## Exercise aim
Once the line containing "(269, 274) none -> [109,282,184,299] required" is found in the entries below, reproduce it and every line after it, stopping at and including the line containing "[510,624,916,640] [510,646,552,658] difficulty, (more"; reproduce nothing else, and keep each line exact.

## Task input
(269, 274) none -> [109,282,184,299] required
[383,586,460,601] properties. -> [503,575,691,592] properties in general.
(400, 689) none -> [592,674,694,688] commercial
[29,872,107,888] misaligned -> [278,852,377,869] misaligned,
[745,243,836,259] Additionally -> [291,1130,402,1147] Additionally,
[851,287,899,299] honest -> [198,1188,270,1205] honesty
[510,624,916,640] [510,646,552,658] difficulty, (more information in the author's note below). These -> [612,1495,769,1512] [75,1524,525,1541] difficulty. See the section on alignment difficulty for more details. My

==

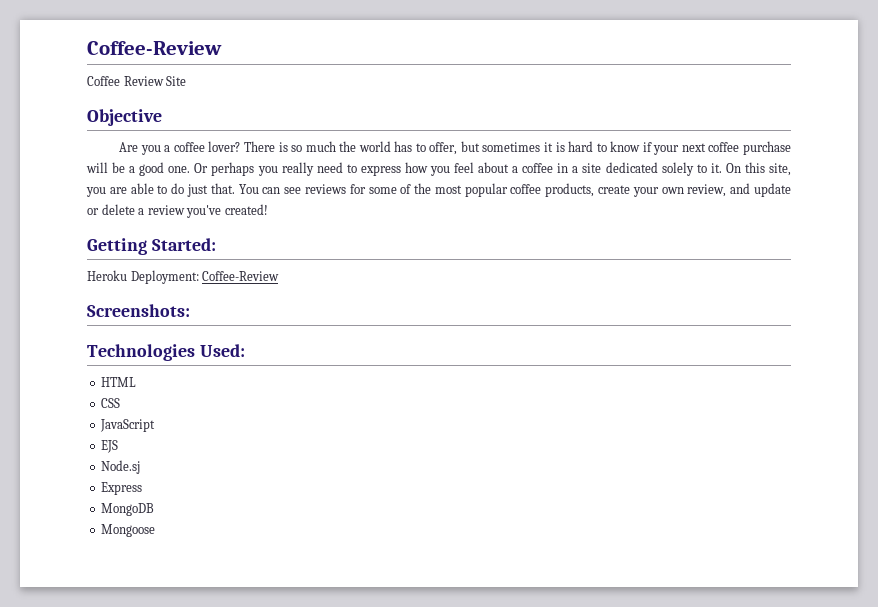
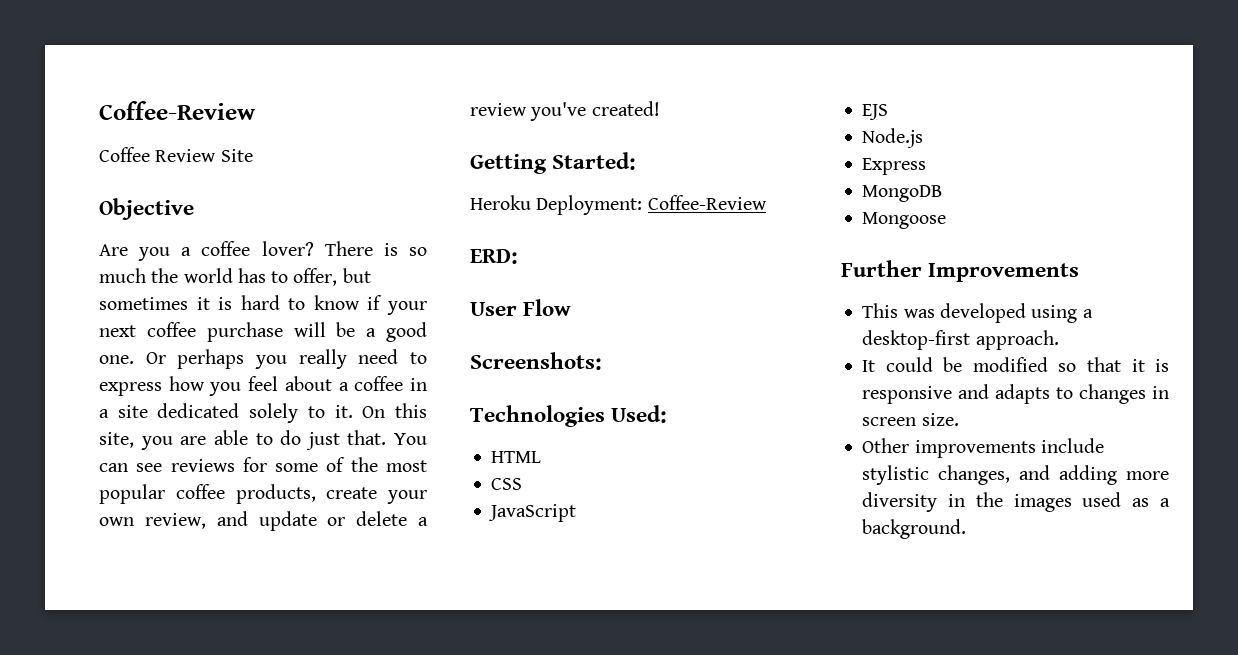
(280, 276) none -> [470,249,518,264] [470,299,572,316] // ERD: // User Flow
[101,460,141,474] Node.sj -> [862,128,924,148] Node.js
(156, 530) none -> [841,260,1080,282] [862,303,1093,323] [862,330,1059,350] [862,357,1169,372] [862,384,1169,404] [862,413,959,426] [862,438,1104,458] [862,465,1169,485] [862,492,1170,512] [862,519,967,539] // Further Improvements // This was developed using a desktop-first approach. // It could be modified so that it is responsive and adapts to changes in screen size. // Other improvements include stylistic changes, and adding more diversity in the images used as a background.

## Written response
(269, 274) none -> [109,282,184,299] required
[383,586,460,601] properties. -> [503,575,691,592] properties in general.
(400, 689) none -> [592,674,694,688] commercial
[29,872,107,888] misaligned -> [278,852,377,869] misaligned,
[745,243,836,259] Additionally -> [291,1130,402,1147] Additionally,
[851,287,899,299] honest -> [198,1188,270,1205] honesty
[510,624,916,640] [510,646,552,658] difficulty, (more information in the author's note below). These -> [612,1495,769,1512] [75,1524,525,1541] difficulty. See the section on alignment difficulty for more details. My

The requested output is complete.